## Document extract
-=-=-=-=-

The second line was uttered by a character that supposed to be some "femme fatale" type ninja assassin. She whispered the line in the ear of a main character's companions (here is a clip of the scene for more context). Again, it was supposed to push the image of a "sensually deadly woman" onto the character. With how juvenilely written it was, the intention was totally botched in translation. In my opinion, it reeks more of what a rebellious teenage girl would say to her boyfriend in attempt to push against her parents' restrictions.
Before ‘memes’ were a thing, these were simply ‘quotable’ lines from TV and film. It’s not the lines themselves that make them ‘memeable’, just the internet.
I remember Anakan's infamous sand line in one of the star wars sequels. I went to see that one at the movie theater and recall the guilty giggles in the audience. Part of it was Hayden's goony delivery (I think Ewan could've made it sound sexier), part of it was what-the-hell-is-this? Nobody came to see a doomed romance especially in a franchise that wasn't tops with dialogue (it was always juvenile.) They were best at breezy bravado - like Princess Leia's - I love You and Hans Solos - I know. One way to skip goofy lines is to know your genre, know your limits and don't try to sound too profound or artsy or quippy as it will kill whatever vibe you meticulously set up. The Meg one of the dumbest movies I've ever seen and seems written by an A.I. trapped into watching Jaws, movie trailers, and lame office comedies - and after it was made he disessembled himself in shame - is a cornucopia of lousy lines. What makes it all the worse is you never believe anyone would talk like that in that situation. When Jason Stratham dives into the water to rescue someone, some goon says Hellya (as though he's part of the audience.) It ruined the tension. Tremors & Speed handled balancing danger and humor much better. Their goofy lines work.

-=-=-=-=-

## Records supplied
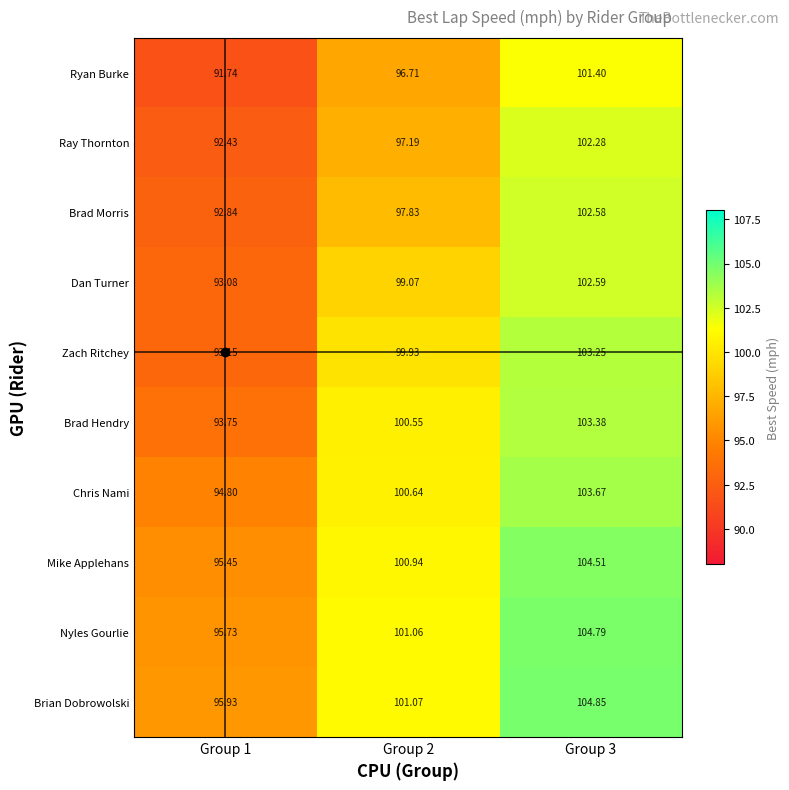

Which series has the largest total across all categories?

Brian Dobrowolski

-=-=-=-=-

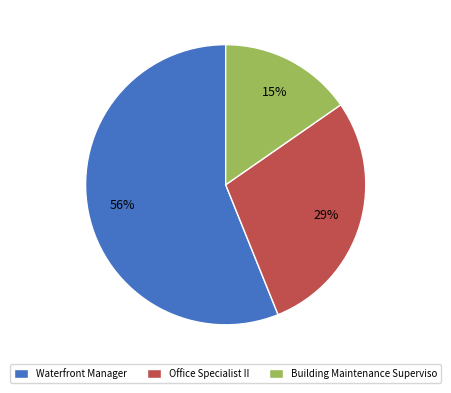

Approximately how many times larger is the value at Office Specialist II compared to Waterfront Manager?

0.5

-=-=-=-=-

## Work task 1
Using the comments on movie dialogue, decide whether each statement agrees with the text, answering yes or no and quoting the deciding words: (a) The ninja assassin whispers her line into the ear of the main character. (b) The writer saw the film containing the sand line at a movie theater. (c) Tremors and Speed are described as handling the balance of danger and humor worse than The Meg.
## Work task 2
According to the comments on movie dialogue, what does a goon say in The Meg when Jason Stratham dives into the water to rescue someone?
The rows aren't needed for anything here.

## Answer box 1
(a) No: "She whispered the line in the ear of a main character's companions"
(b) Yes: "I went to see that one at the movie theater"
(c) No: "Tremors & Speed handled balancing danger and humor much better."

## Answer box 2
The goon says "Hellya."